La campagne des élections législatives a été officiellement lancée dimanche au Portugal, à deux semaines d’un scrutin qui promet un duel ultra serré entre la coalition sortante de droite et l’opposition socialiste, sans garantie de déboucher sur un gouvernement stable.
Après quatre ans d’austérité, les partis traditionnels restent prédominants, en l’absence de mouvement fort de contestation comme en Grèce ou en Espagne. Mais ni la droite ni la gauche ne semblent en mesure de dégager une majorité absolue. Selon un sondage paru vendredi, le Parti socialiste (PS), emmené par Antonio Costa, conserve une légère avance en termes de voix (35,5% contre 34%), mais l’alliance entre le Parti social-démocrate (PSD, centre droit) et le CDS (droite) remporterait davantage de députés.
Une telle impasse est inédite au Portugal depuis l’avènement de la démocratie en 1974, et la Constitution reste vague en la matière. Du coup, au soir des élections du 4 octobre, les deux camps pourraient revendiquer la victoire. Un an et demi après la sortie du Portugal de son plan de sauvetage international, le scénario d’un gouvernement minoritaire, suspendu à des accords parlementaires aléatoires avec les partis de l’opposition, suscite des inquiétudes.
« Vu l’énorme dette du Portugal » qui frôle les 130% du PIB, « le pays ne peut pas se permettre d’avoir un gouvernement faible et de refroidir les investisseurs », a commenté David Schnautz, analyste de Commerzbank.
En quête d’alliés
Un avis partagé par le président de la République, le conservateur Anibal Cavaco Silva : « le Portugal ne peut pas se payer le luxe d’ajouter des querelles politiques aux problèmes économiques et sociaux ». Lors de la convocation des élections fin juillet, il n’avait pas caché sa préférence pour une grande coalition droite-gauche, seule manière selon lui d’obtenir « un gouvernement solide, stable et durable ».
Ni l’actuel Premier ministre Pedro Passos Coelho, ni Antonio Costa ne semblent pour l’instant prêts à former un gouvernement commun, à l’instar de la grande coalition dirigée de 1983 à 1985 par le socialiste Mario Soares. « Une grande coalition n’est imaginable que dans une situation extrême comme dans le cas d’une invasion martienne », a ainsi ironisé Antonio Costa. Mais les deux camps manquent cruellement d’allié potentiel sur l’échiquier politique.

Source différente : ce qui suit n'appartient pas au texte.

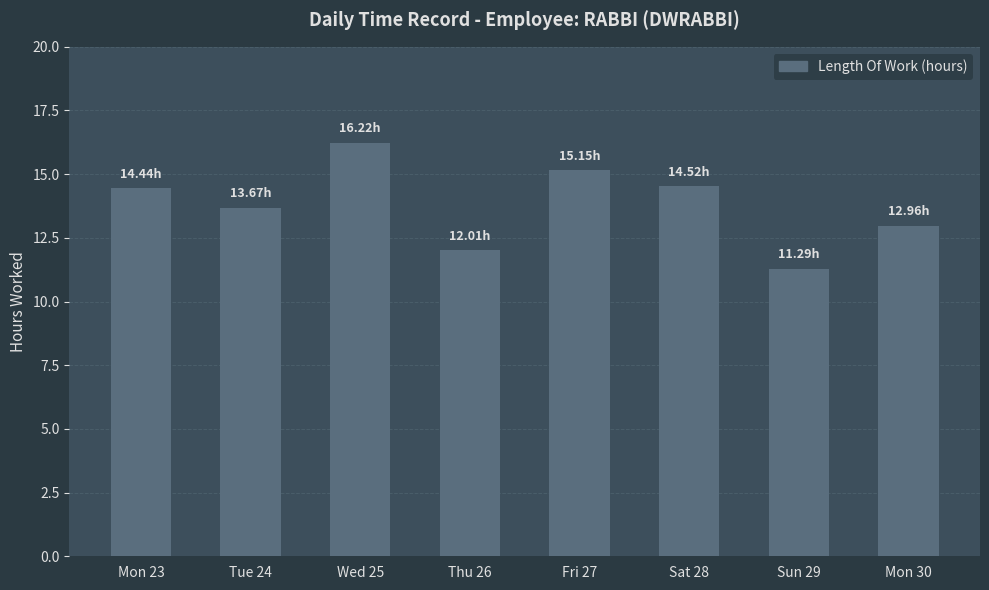

What is the maximum value shown in the chart?

16.2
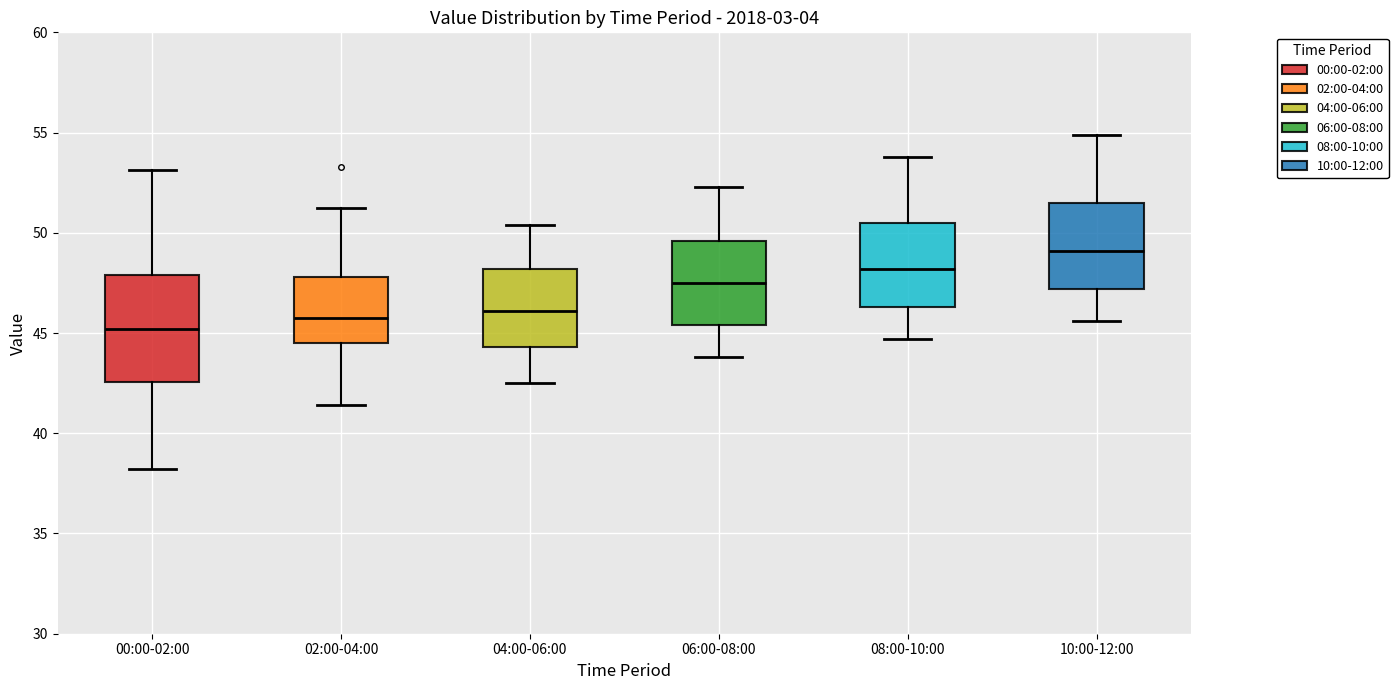

Reading left to right, transcribe this box plot: for each box, give where its median line is, the range the box spans, and where its two whiskers end, as read against the y-axis. The values are not printed on the chart, so give them approximately, as read against the axis.

00:00-02:00: median 45.0, box 42.5 to 48.0, whiskers 38.0 to 53.0
02:00-04:00: median 46.0, box 44.5 to 48.0, whiskers 41.5 to 51.5
04:00-06:00: median 46.0, box 44.5 to 48.0, whiskers 42.5 to 50.5
06:00-08:00: median 47.5, box 45.5 to 49.5, whiskers 44.0 to 52.5
08:00-10:00: median 48.0, box 46.5 to 50.5, whiskers 44.5 to 54.0
10:00-12:00: median 49.0, box 47.0 to 51.5, whiskers 45.5 to 55.0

« En cas de victoire des partis au gouvernement, il n’y a pas de recours possible à droite. Et si le PS l’emporte, on a du mal à imaginer une coalition avec le Parti communiste », explique le politologue Antonio Costa Pinto. Des accords parlementaires avec le PC, qui, allié aux Verts, peut compter sur environ 10% des voix, ou le Bloc de gauche (5%), parti frère du Syriza grec, « ne sont toutefois pas à exclure », dit-il.
AFP
L’effet Syriza
Donné longtemps favori, le PS a perdu du terrain face à la coalition sortante. La crise grecque est passée par là. Si Antonio Costa, ancien maire de Lisbonne, avait dans un premier temps salué en janvier la victoire de Syriza, il a depuis modéré son discours. « Il faut tourner la page de l’austérité sans toutefois entrer en rupture avec les règles de l’Union européenne », a-t-il clarifié jeudi lors d’un débat à la radio avec Pedro Passos Coelho.
Ce qui n’a pas empêché son rival d’assimiler le PS portugais à Syriza et d’agiter le spectre d’un retour de la « troïka » des créanciers (UE-BCE-FMI) en cas de victoire des socialistes.

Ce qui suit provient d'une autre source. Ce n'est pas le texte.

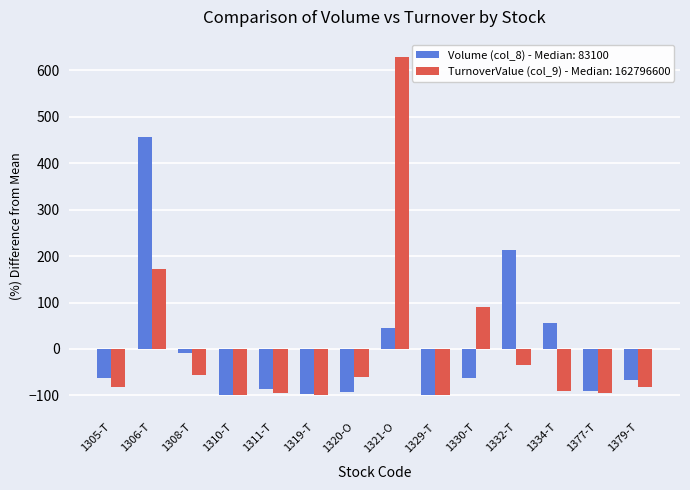

What is the difference between the highest and lowest values at 1319-T?

1.9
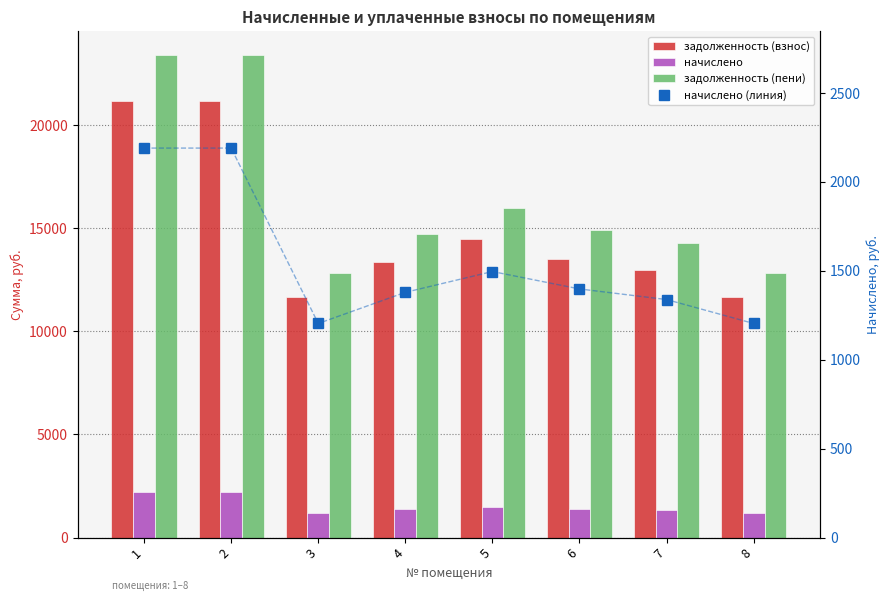

What is the difference between the maximum and second lowest values in the задолженность (взнос) series?

9541.5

Autre sujet épineux pour le PS, les déboires judiciaires de l’ancien Premier ministre socialiste José Socrates, mis en examen pour corruption et blanchiment d’argent, qui a été assigné à résidence début septembre.
Antonio Costa a pris soin de se démarquer de ce dernier, présentant un programme économique modéré et promettant d’éviter toute dérive des dépenses publiques. Pedro Passos Coelho, qui met en avant la récente reprise économique et un recul du chômage, compte lui maintenir le cap de la rigueur en cas de victoire, tout en allégeant le fardeau fiscal.